BEGIN Exercise data

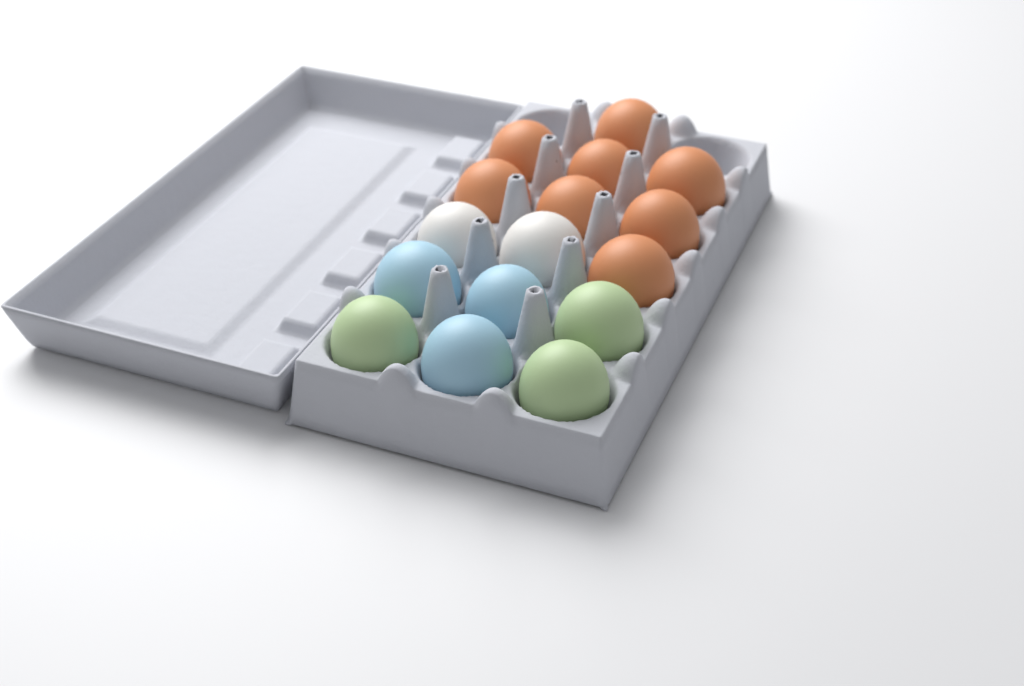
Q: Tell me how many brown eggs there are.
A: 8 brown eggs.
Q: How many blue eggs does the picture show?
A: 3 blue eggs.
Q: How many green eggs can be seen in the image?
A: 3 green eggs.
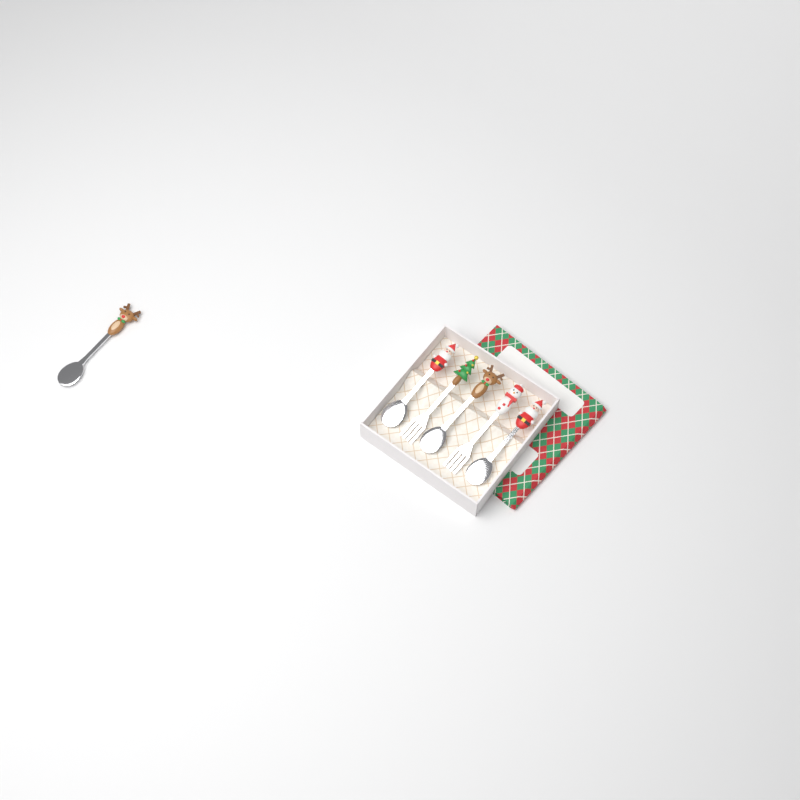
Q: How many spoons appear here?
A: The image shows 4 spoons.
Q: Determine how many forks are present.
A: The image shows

END Exercise data

# Task requirements
Rewrite the lines above, changing each "eggs" to "stones" and keeping all else unchanged. Leave the pictures out.

# Correct answer
Q: Tell me how many brown stones there are.
A: 8 brown stones.
Q: How many blue stones does the picture show?
A: 3 blue stones.
Q: How many green stones can be seen in the image?
A: 3 green stones.
Q: How many spoons appear here?
A: The image shows 4 spoons.
Q: Determine how many forks are present.
A: The image shows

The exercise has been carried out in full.